If you're looking at the scoresheet, you also need to look at the level appropriate skills list for the division. To score difficulty in the highest range you need to have a minimum of four different level appropriate skills performed by your MOST groups - this number varies depending on the amount of athletes on the floor, but for a team of 25 for example you would need 5 groups, performing four LA skills either rippled or synchronised throughout the routine without recycling athletes. That sticks you in the top range for difficulty which is 4.5. These need to be controlled - if the judge isn't sure what the skill is supposed to be then it won't count. We had timing issues in our pyramid last year at Summit and took a huge hit to pyramid difficulty because the judges said they couldn't identify the individual skills clearly enough to score them.
Then you need to look at drivers. The judge takes each individual skill and say "OK, was it an advanced skill, or an elite skill" - and then score accordingly - 0.1 for an advanced skill or 0.2 for an elite. They also have a driver for max participation and to max that your example team of 25 would need an elite skill performed by six groups to max out this driver and score a full 0.7.

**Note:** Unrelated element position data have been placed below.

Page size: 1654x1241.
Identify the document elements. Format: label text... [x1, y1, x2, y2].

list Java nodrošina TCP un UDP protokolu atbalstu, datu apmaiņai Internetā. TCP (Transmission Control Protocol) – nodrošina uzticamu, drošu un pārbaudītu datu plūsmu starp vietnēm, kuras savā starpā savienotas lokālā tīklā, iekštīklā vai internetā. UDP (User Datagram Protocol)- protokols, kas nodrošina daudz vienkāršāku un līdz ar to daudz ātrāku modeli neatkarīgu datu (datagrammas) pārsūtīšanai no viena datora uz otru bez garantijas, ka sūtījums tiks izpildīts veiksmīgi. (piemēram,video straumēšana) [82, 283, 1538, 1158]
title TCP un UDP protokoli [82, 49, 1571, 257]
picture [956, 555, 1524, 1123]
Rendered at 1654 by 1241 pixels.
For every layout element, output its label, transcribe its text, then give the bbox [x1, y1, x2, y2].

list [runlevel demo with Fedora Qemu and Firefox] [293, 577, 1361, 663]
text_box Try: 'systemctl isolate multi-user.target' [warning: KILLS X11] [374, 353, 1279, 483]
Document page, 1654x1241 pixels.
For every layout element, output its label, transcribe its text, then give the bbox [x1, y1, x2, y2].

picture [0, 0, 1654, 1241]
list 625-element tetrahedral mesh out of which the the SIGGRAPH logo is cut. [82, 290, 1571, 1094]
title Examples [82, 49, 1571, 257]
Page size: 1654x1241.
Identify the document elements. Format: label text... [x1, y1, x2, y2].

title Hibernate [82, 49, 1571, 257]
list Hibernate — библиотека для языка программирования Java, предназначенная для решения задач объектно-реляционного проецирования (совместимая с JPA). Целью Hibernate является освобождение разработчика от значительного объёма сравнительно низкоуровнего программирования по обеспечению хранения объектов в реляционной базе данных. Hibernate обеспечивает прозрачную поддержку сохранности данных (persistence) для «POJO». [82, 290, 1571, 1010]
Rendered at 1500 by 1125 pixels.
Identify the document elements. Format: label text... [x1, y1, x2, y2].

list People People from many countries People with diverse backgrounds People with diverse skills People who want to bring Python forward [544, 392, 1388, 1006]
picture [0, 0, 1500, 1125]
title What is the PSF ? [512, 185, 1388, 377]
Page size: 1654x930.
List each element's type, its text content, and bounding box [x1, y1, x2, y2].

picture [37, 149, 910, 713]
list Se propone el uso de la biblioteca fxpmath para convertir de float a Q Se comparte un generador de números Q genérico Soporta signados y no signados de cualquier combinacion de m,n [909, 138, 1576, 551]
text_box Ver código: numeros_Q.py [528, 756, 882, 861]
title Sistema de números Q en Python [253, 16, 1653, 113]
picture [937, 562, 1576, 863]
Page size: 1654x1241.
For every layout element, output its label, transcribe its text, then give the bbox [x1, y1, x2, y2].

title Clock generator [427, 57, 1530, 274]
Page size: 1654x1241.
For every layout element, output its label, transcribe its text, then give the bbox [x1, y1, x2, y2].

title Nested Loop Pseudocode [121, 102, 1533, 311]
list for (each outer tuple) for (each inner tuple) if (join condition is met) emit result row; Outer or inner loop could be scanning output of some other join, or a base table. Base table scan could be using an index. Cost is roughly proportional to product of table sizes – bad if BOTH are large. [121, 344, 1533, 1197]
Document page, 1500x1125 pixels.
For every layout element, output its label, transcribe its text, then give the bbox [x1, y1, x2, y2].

Execution is where the stunt score can really take a hit as its basically a deduction system in all but name. You start with 4 and the judges start chipping away 0.1-0.3 for each area (top person, bases/spotters, transitions, synchronisation) based on lack of technical execution. This can be things as basic as flyers legs not being locked in the air or bases moving their feet too much under the stunt.
Total stunt score is out of 10 - 4.5 max for difficulty, 4 max for execution, and 1.5 max for difficulty drivers.
For level three, an example of elite skills would be a ball up from gut to prep heel stretch, a full up to two foot extension, 1/2 twist inversion from ground to extended BP (scale, arabesque, heel stretch etc) and a full twist cradle. Advanced skills would be a ball to prep lib (no BP), 1/2 twist inversion to extended lib (no BP), full up to prep BP, etc etc.
Hope this has been some help! You really need to look at the scoresheet, the actual scoring rubric and the level appropriate skills lists altogether to figure it all out. Please trust in your coach though. They will know what they are doing and will be giving your kids the most competitive routine they can confidently hit.